Members of the College said:
Executive Vice-President for an Economy that Works for People, Valdis Dombrovskis, said: “The EU stands in full solidarity with Ukraine against Russia’s brutal aggression. EU Member States have welcomed millions of Ukrainians fleeing from this war, but they also have to deal with its economic consequences – extra costs and supply chain difficulties, for example. Today’s proposal has an important humanitarian and economic objective: to improve the EU’s support for displaced people from Ukraine and to simplify Member States’ work to carry out key EU-funded projects that now risk being delayed. We will do this by making EU cohesion policy rules simpler and more flexible, following the principles of sound financial management and adhering to our Green Deal objectives.”
Commissioner for Cohesion and Reforms, Elisa Ferreira, added: “The consequences of Russia’s unprovoked and unjustified invasion of Ukraine are growing by the day.
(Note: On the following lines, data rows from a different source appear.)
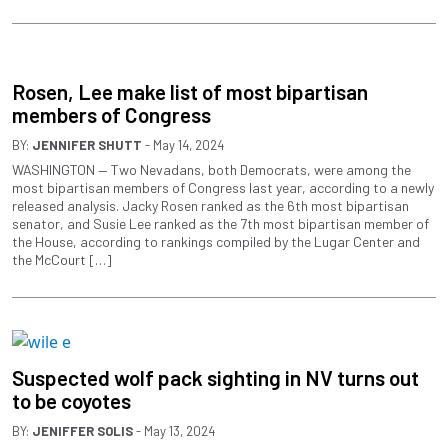
Rosen, Lee make list of most bipartisan
members of Congress
BY:
JENNIFER SHUTT
- May 14, 2024
WASHINGTON — Two Nevadans, both Democrats, were among the
most bipartisan members of Congress last year, according to a newly
released analysis. Jacky Rosen ranked as the 6th most bipartisan
senator, and Susie Lee ranked as the 7th most bipartisan member of
the House, according to rankings compiled by the Lugar Center and
the McCourt […]
Suspected wolf pack sighting in NV turns out
to be coyotes
BY:
JENIFFER SOLIS
- May 13, 2024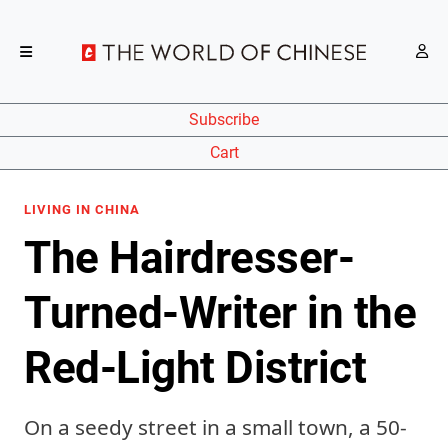
Subscribe
Cart
LIVING IN CHINA
The Hairdresser-
Turned-Writer in the
Red-Light District
On a seedy street in a small town, a 50-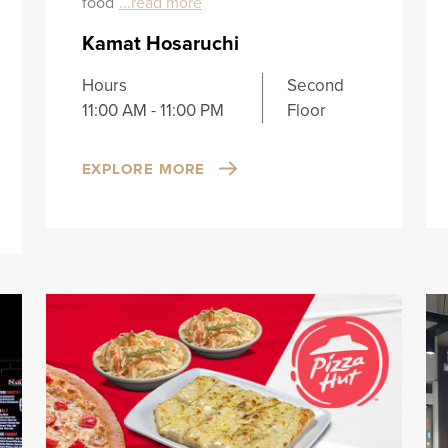
food
...read more
Kamat Hosaruchi
Hours
Second
11:00 AM - 11:00 PM
Floor
EXPLORE MORE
From the beginning, Cohesion Policy has been offering a comprehensive and pragmatic response to the various difficulties encountered by Member States and regional and local authorities. Today, with our FAST-CARE proposals, we step up our assistance by proposing additional flexibility and more means under Cohesion Policy to integrate third country nationals and support those who are doing it first-hand. These proposals will also contribute to mitigate the combined negative impact of COVID-19 and of the war in the implementation of programmes.”
Commissioner for Jobs and Social Rights, Nicolas Schmit, said: “The EU has so far welcomed more than 6.2 million people fleeing from Russia’s war of aggression in Ukraine. Member States authorities and civil society organisations are doing a great job under very difficult circumstances in providing food, shelter, education, counselling and employment opportunities to those arriving. The FAST-CARE package is a concrete way to provide additional solidarity to all Member States with the tools and funds we have at our disposal.”
The EU continues to stand by Ukraine in light of the unprovoked and unjustified military aggression by Russia. It also stands by its Member States in their effort in welcoming refugees from Ukraine.
CARE introduced high levels of flexibility for Member States to use available 2014-2020 Cohesion Policy funds and resources from the Fund for European Aid to the Most Deprived to support people fleeing Russia’s invasion of Ukraine and provide basic material assistance like food and clothing.
In addition, the Commission paid €3.5 billion of pre-financing under REACT-EU and further simplified the mobilisation of funds thanks to the introduction of unit costs per person, to cover for immediate needs of refugees such as food, basic material assistance, accommodation and transportation. Moreover, the 2022 envelope of €10 billion of REACT-EU funds may be used immediately to address these new needs.
Today’s legislative proposals further extend the support of the Commission to stakeholders. They optimise the effective use of the funds and address further needs of Member States and regional and local authorities following the war in Ukraine.